■ POLECENIA DO ĆWICZENIA:
**a)** Proszę wypisać z fragmentu tekstu o sporze dotyczącym nagrobka dokładny wycinek od słów „W dalszej części” aż do słów „nagrobek bez zastrzeżeń.” włącznie.
**b)** Proszę podjąć tekst o sporze dotyczącym umowy na wykonanie nagrobka i napisać jego dalszy ciąg, zaczynając po ostatnim zdaniu.

■ FRAGMENT TEKSTU:
Na rozprawie w dniu 19 czerwca 2013 roku oraz na rozprawie w dniu 11 września 2013 roku strony podtrzymały swoje dotychczasowe stanowiska.
W dalszej części uzasadnieniu wyroku Sąd Rejonowy wskazał na następujące ustalenia i motywy swego rozstrzygnięcia:
W dniu 29 września 2008 roku A. G. oraz W. U. prowadzący działalność gospodarczą pod firmą (...) inż. W. U. zawarli umowę o wykonanie nagrobka pojedynczego na cmentarzu w W. K.. Strony umówiły się, że za wykonanie nagrobka zamawiający zapłaci wynagrodzenie w kwocie 7.000 zł płatne w ten sposób, że zaliczka w wysokości 2.000 zł została zapłacona przy zawarciu umowy, zaś pozostała część w wysokości 5.000 zł przy odbiorze dzieła.
Pozwany wykonał dzieło w terminie określonym w umowie tj. w ostatnich dniach października 2008 roku. Powód odebrał nagrobek bez zastrzeżeń.

■ DOSTARCZONY MATERIAŁ:
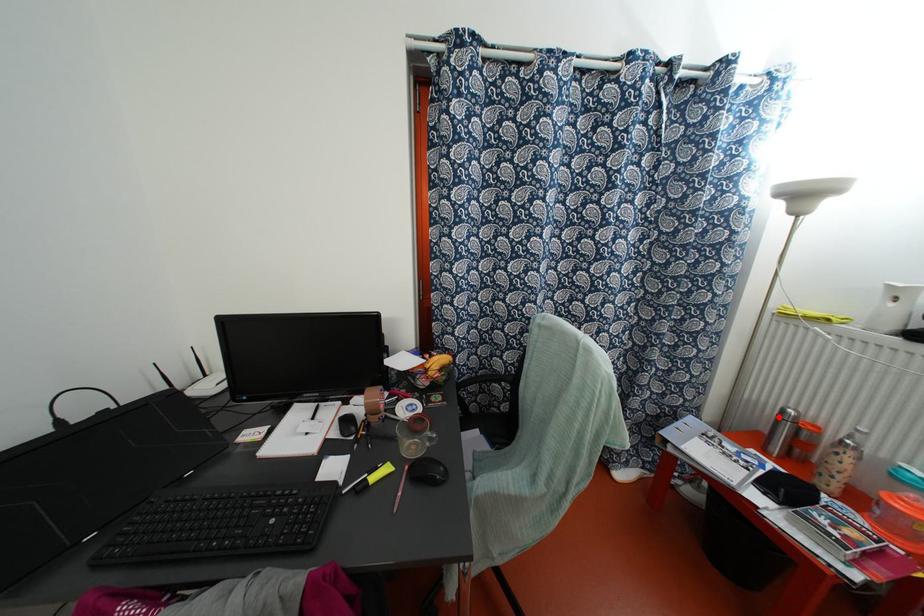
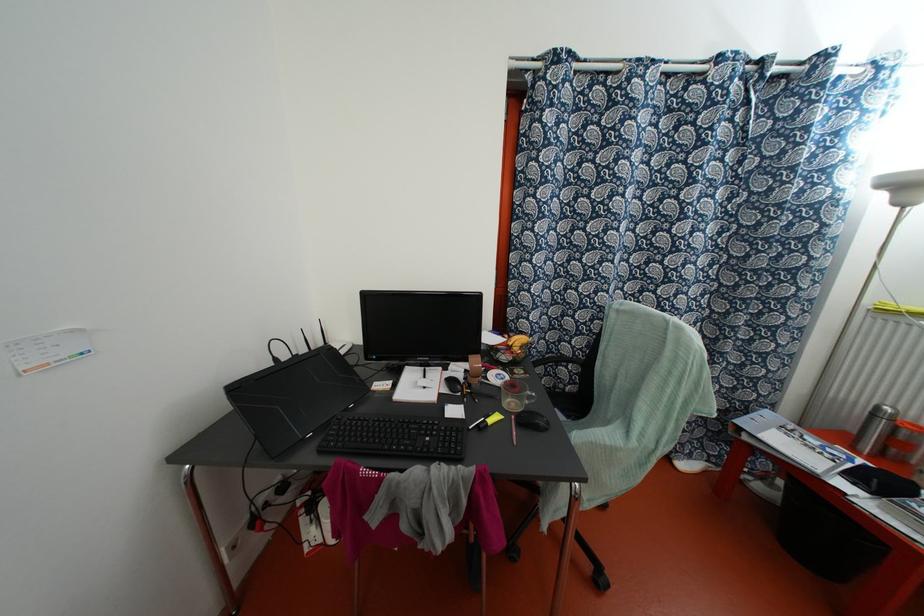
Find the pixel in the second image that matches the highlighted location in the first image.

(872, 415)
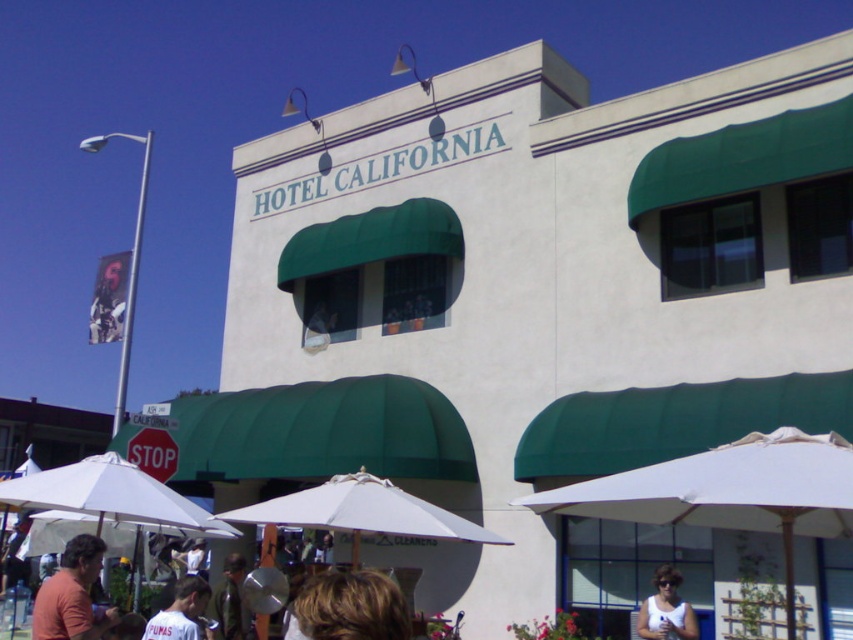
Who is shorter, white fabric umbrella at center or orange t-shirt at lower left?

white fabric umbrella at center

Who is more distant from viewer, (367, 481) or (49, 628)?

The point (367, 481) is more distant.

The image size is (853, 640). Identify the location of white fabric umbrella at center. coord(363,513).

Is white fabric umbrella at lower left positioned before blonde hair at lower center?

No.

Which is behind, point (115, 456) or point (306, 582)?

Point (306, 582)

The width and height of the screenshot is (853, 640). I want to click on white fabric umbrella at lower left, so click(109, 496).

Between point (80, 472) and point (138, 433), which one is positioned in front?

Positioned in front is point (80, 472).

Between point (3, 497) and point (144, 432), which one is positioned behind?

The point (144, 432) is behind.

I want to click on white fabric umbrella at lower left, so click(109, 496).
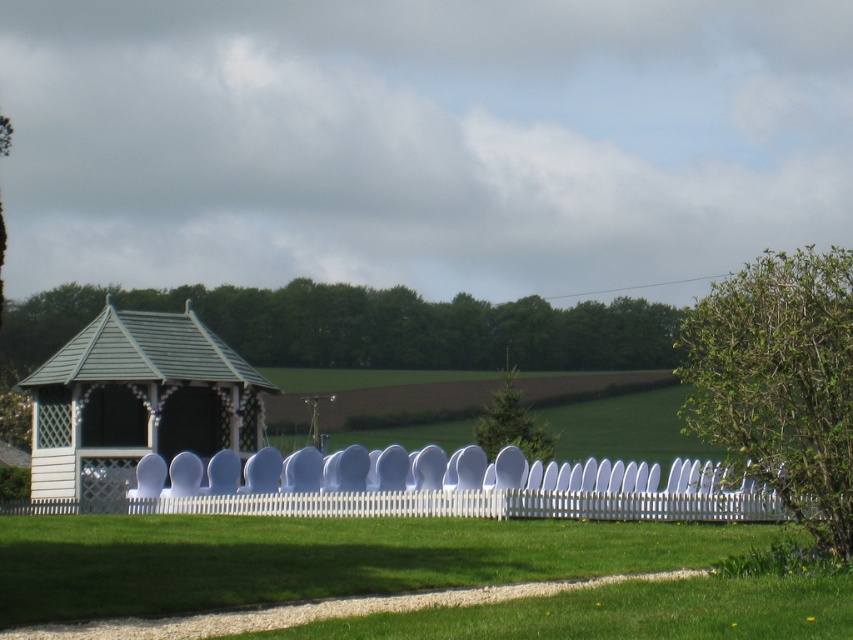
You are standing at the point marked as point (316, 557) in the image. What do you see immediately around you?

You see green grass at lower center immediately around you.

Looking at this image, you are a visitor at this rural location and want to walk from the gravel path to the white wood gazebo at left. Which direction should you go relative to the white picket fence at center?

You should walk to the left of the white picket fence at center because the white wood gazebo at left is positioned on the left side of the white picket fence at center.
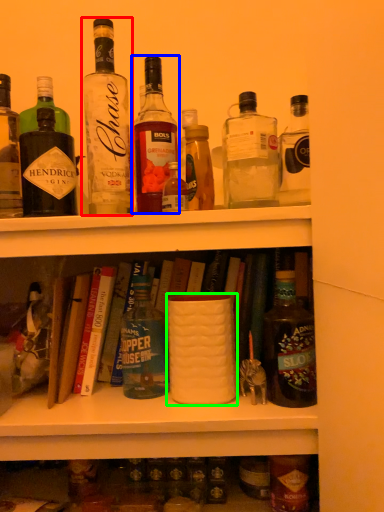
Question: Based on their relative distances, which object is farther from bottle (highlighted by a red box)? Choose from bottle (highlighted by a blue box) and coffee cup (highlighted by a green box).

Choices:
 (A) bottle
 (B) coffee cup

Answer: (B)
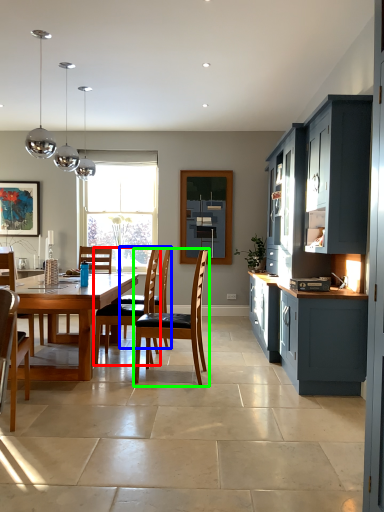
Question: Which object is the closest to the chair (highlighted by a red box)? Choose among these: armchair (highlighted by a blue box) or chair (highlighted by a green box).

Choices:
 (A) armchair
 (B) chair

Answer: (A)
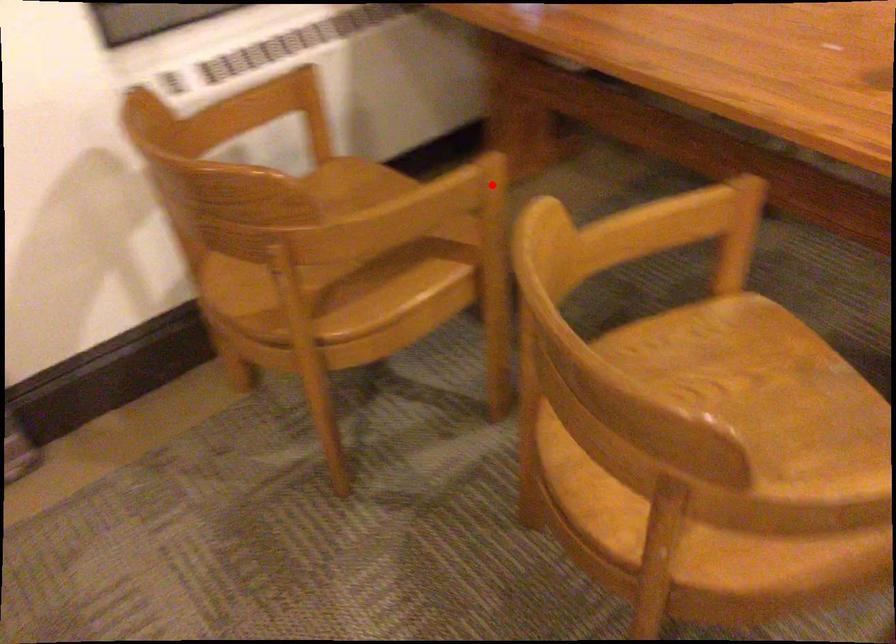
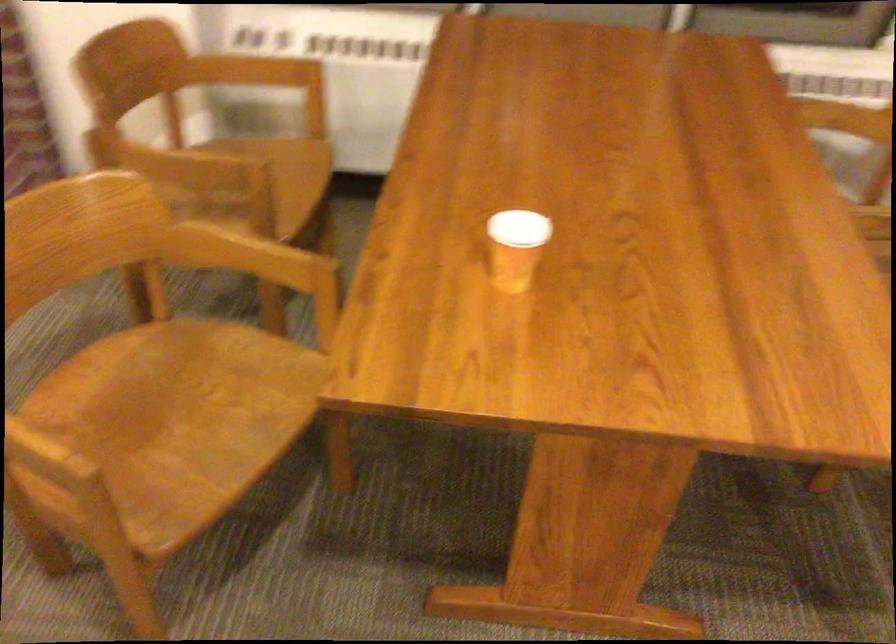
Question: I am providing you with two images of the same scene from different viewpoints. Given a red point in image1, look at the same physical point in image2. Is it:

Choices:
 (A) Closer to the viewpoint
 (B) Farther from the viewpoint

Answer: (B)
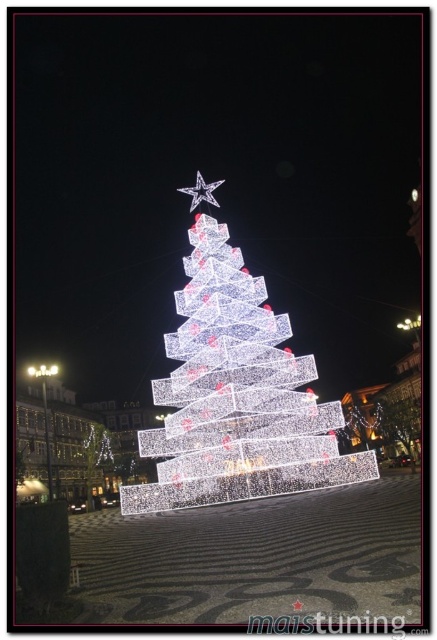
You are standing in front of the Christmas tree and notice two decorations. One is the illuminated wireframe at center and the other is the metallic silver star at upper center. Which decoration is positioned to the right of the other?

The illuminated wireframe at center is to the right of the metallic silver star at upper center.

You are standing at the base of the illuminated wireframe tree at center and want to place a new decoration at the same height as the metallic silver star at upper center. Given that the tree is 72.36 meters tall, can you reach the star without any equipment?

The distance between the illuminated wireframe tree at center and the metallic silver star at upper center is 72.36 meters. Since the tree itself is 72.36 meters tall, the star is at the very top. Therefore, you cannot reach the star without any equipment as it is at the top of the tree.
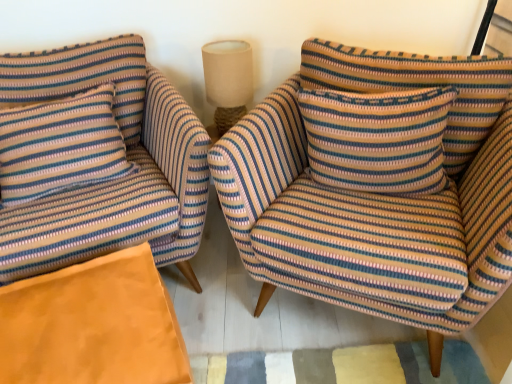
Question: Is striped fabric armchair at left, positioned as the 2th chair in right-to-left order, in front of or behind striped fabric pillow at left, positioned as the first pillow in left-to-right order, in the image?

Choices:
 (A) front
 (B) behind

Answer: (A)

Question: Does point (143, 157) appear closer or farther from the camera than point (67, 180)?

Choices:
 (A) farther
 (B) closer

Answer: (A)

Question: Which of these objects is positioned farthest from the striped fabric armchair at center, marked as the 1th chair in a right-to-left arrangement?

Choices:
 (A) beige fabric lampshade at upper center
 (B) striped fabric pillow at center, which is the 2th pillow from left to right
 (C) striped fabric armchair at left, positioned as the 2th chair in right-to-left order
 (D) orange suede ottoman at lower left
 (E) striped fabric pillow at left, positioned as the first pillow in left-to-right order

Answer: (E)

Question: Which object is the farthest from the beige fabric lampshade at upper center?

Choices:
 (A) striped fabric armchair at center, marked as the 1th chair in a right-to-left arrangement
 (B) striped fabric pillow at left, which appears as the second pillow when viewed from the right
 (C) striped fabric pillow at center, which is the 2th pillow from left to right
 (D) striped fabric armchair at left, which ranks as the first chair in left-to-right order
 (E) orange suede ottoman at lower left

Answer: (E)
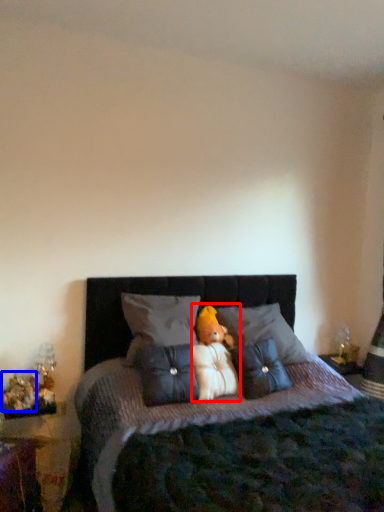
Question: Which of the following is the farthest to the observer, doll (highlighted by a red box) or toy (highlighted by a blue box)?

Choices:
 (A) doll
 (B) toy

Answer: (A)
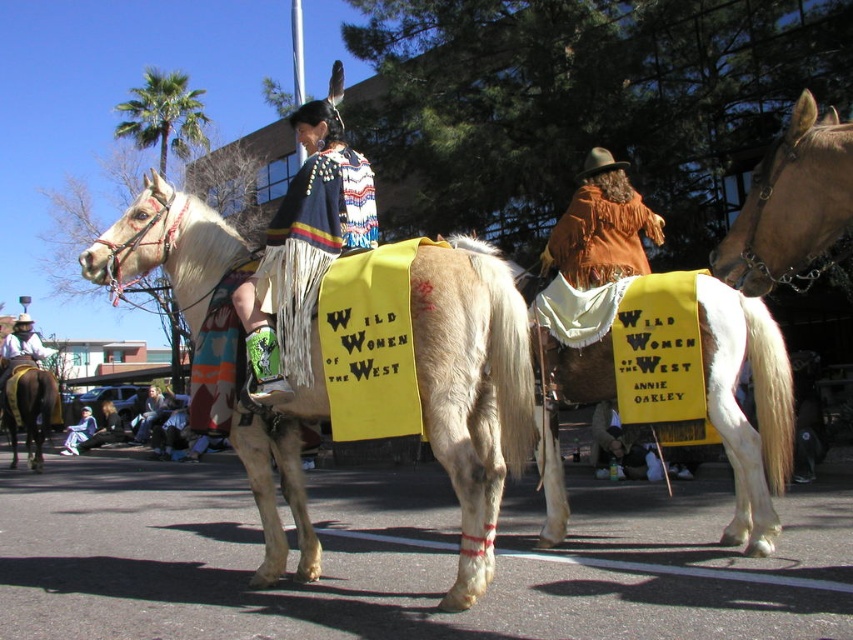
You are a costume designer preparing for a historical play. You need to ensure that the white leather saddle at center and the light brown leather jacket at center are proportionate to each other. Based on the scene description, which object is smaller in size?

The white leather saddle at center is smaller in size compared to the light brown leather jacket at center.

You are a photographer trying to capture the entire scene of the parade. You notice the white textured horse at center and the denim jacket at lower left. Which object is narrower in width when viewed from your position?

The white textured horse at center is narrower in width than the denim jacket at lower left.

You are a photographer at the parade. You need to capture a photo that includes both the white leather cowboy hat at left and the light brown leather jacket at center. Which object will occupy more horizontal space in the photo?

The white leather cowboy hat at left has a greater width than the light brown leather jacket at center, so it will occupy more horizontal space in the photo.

■ ODPOWIEDZI DO ĆWICZENIA:
**a)**
W dalszej części uzasadnieniu wyroku Sąd Rejonowy wskazał na następujące ustalenia i motywy swego rozstrzygnięcia:
W dniu 29 września 2008 roku A. G. oraz W. U. prowadzący działalność gospodarczą pod firmą (...) inż. W. U. zawarli umowę o wykonanie nagrobka pojedynczego na cmentarzu w W. K.. Strony umówiły się, że za wykonanie nagrobka zamawiający zapłaci wynagrodzenie w kwocie 7.000 zł płatne w ten sposób, że zaliczka w wysokości 2.000 zł została zapłacona przy zawarciu umowy, zaś pozostała część w wysokości 5.000 zł przy odbiorze dzieła.
Pozwany wykonał dzieło w terminie określonym w umowie tj. w ostatnich dniach października 2008 roku. Powód odebrał nagrobek bez zastrzeżeń.

**b)**
W okresie Bożego Narodzenia 2008 roku na wykonanym przez pozwanego nagrobku J. G. (1), wskutek przewrócenia przez wiatr zapalonego znicza, od którego zajęły się ogniem wieńce wykonane z plastikowych kwiatków, doszło do okopcenia i pęknięcia w pojedynczym miejscu dolnej obłożyny pomnika. Uszkodzenie to matka powoda, J. G. (2), zgłosiła pozwanemu, który ze swoim ówczesnym pracownikiem J. B. przyjechał na cmentarz, żeby je obejrzeć. Pozwany w rozmowie z matką powoda podjął się odpłatnego usunięcia opisanego wyżej uszkodzenia, wskazując, iż doszło do niego wskutek działania ognia na płytę. Po upływie około pół roku od odebrania dzieła, czyli w pierwszej połowie marca 2009 roku na zamówionym przez powoda nagrobku pojawiły się pęknięcia i wykruszenia w obrębie płyty głównej oraz obłożyn. O powyższym fakcie powód A. G. powiadomił pozwanego W. U. po upływie miesiąca od momentu wykrycia tych uszkodzeń. W związku z tym, że pozwany nie przystąpił do naprawy nagrobka, powód pismem z dnia 16 listopada 2009 roku wezwał pozwanego do wykonania naprawy pomnika lub do wymiany pomnika na nowy.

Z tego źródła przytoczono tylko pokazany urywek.